**Raw data**
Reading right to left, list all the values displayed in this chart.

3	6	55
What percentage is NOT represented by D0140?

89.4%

==

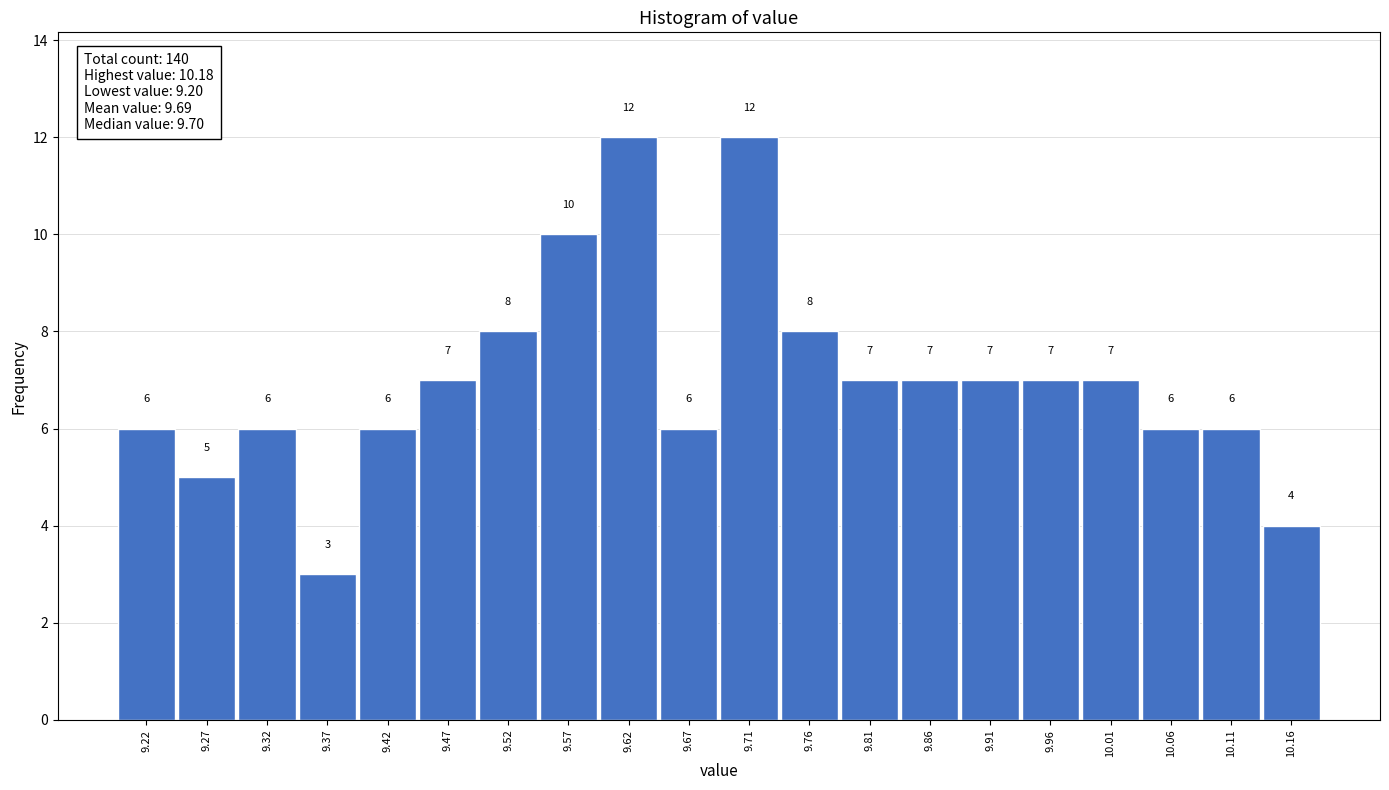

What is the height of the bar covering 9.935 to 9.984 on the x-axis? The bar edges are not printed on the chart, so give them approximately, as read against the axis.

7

**Activity**
Copy out everything from the line containing "Reading right to" down to the line containing "What percentage is NOT represented by D0140?", keeping each line as it appears.

**Written answer**
Reading right to left, list all the values displayed in this chart.

3	6	55
What percentage is NOT represented by D0140?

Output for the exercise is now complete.